Menino had the trust and respect among both African American and LGBTQ communities.  However, when it came to moving Boston’s black ministers on LGBTQ civil rights, Menino’s struggle had been and was like that of other elected officials and queer activists— immovable. His absence from that year’s Gospelfest was another example of how Boston’s black ministers- an influential and powerful political voting bloc of the mayor’s-would rather compromise their decades-long friendship with City Hall than denounce McClurkin’s appearance.
 
In 2013, McClurkin was scheduled to be one of the singers at the Martin Luther King Jr. Memorial during the “Reflections on Peace: From Gandhi to King” event. But D.C.’s mayor responding to LGBTQ activists’ outcry of McClurkin’s appearance, withdrew the invitation. 
 
On “Uncensored, McClurkin doesn’t come out with a full-throated statement about being gay or bisexual. Instead, he speaks about his sexuality in terms of marriage. 
 
“Honestly, the only thing in my life that is missing is marriage. The only thing that is missing in my life that can cause real family is marriage.” 
 
While McClurkin refers to heterosexual weddings, he does, however,  know about same-sex marriage because he was an opponent of the marriage equality movement. 
 
In 2021, I am still asking these three questions: 
Why can’t we as an African American community tell the truth about our sexuality?
What price do we pay in telling the truth?

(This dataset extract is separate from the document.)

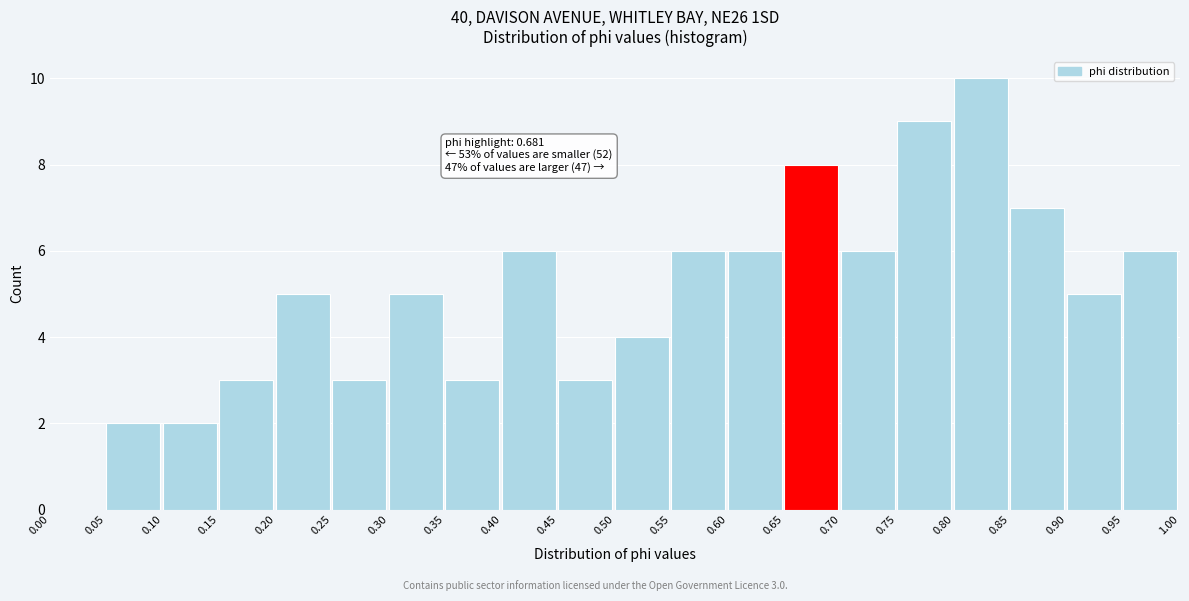

Which range on the x-axis has the tallest bar?

0.80 to 0.85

And what role does the church play in perpetuating not only unsafe sexual behavior but also demonizing its members of the LGBTQ community?
 
My answer: ministers like McClurkin. 
 
McClurkin admitted he still has sexual urges to be with men but won’t act on them. He compares his gay desires to diabetes: “I don’t eat sugar, but it doesn’t mean that I don’t want sugar.”